Carthuplas adding 10 Netstal presses
KENNEBUNK, MAINE - Media packaging supplier Carthuplas Inc. plans to increase capacity soon, adding 10 Netstal injection molding machines with 500-600 tons of clamping force. The plant's current 20 presses range from 300-350 tons.
``We are expanding this year [and] may need more building space in 2003,'' said Peter W. Ciriello, chief executive officer.
Carthuplas is investing nearly $10 million for the presses, other equipment and tools. The firm will begin making cases for digital versatile discs and is increasing jewel-box molding and adding some packaging machines, he said in a telephone interview.

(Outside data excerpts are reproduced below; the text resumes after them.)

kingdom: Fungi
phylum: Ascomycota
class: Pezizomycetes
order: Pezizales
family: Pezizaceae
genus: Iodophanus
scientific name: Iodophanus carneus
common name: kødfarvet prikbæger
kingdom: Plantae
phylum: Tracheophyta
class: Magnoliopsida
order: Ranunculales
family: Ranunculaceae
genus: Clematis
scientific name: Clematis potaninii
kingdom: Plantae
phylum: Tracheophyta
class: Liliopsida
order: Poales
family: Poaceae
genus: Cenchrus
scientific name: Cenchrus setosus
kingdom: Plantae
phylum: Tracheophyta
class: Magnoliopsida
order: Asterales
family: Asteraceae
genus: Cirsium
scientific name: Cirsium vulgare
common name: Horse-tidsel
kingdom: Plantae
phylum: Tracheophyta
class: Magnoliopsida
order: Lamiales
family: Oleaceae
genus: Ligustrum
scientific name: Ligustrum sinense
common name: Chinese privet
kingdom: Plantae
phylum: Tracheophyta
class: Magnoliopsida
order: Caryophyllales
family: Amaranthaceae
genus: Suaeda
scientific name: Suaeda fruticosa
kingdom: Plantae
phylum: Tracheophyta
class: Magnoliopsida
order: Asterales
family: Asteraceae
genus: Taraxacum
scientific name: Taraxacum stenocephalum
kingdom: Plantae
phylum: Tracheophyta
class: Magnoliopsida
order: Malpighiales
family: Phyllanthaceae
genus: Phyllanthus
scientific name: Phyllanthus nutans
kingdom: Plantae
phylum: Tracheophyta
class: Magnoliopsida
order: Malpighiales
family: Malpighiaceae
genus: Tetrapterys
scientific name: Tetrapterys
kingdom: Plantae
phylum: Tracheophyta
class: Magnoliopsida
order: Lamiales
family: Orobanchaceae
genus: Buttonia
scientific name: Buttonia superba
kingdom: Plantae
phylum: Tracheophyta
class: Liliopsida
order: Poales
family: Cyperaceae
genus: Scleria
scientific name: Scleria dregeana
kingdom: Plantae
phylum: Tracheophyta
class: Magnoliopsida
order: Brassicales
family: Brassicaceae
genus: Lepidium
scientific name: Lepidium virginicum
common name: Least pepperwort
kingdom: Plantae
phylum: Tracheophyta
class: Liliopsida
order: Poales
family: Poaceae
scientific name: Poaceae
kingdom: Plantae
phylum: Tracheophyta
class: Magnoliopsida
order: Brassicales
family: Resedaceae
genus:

The firm will begin production of 21/2-millimeter-thick Clip Tray packages, which consist of a plastic tray with a paper cover for use as a compact-disc mailer for Internet service providers, in retail applications or as a jewel-box replacement case. In addition to Netstal presses, the Clip Tray product uses WM tools from Switzerland and an Ilsemann packaging machine from Germany. The equipment will arrive in late April.
Carthuplas in Kennebunk employs about 50 and recorded 2001 sales of about $18 million. Its parent, Cartonneries de Thulin SA of Thulin, Belgium, employs about 200 and has production sites in Thulin and Muri, Switzerland. Cartonneries purchased the Maine operation in December 2000 for $2.3 million in acquiring the polystyrene-related business of Shape Global Technology Inc. through a bankruptcy sale.
Ciriello stabilized the business in 2001 and aims to achieve growth this year through new products and increased use of automated equipment and continuous manufacturing improvements.
Automated technology is the ``only way we can compete with China,'' he said. ``We must make the operation as automated as possible.''
Busy Quake faces possible expansion
BELGRADE, MONT. - Injection molder Quake Industries Inc. has too many proprietary and custom orders and too little capacity.
``We have not felt the recession at all,'' Ron Pierzina, vice president and co-owner, said by telephone from Belgrade. ``We have been almost inundated with business'' and, in some cases, the firm has lost available custom jobs for lack of capacity.
Quake has farmed out four jobs with small-tonnage requirements and may decide by late April on adding another injection molding press. In January, Quake expanded by moving from its 8,000-square-foot site to a nearby, 22,000-square-foot site and began using a newly acquired, 330-ton Roboshot. Quake also operates two other presses with clamping forces of 165 and 220 tons.
Employment reached 22 with the recent addition of two workers.
Quake had 2001 sales of $1.5 million, and Pierzina said this year's sales may approach $2 million. He and his wife, Laura, the company's president, started Quake in 1990.
The firm's proprietary lines include rifle and shotgun slings, Claw-brand game-bag straps and long-gun and optic accessories.
``We can't keep up with the bump up in orders,'' he said, and May marks the firm's busy season.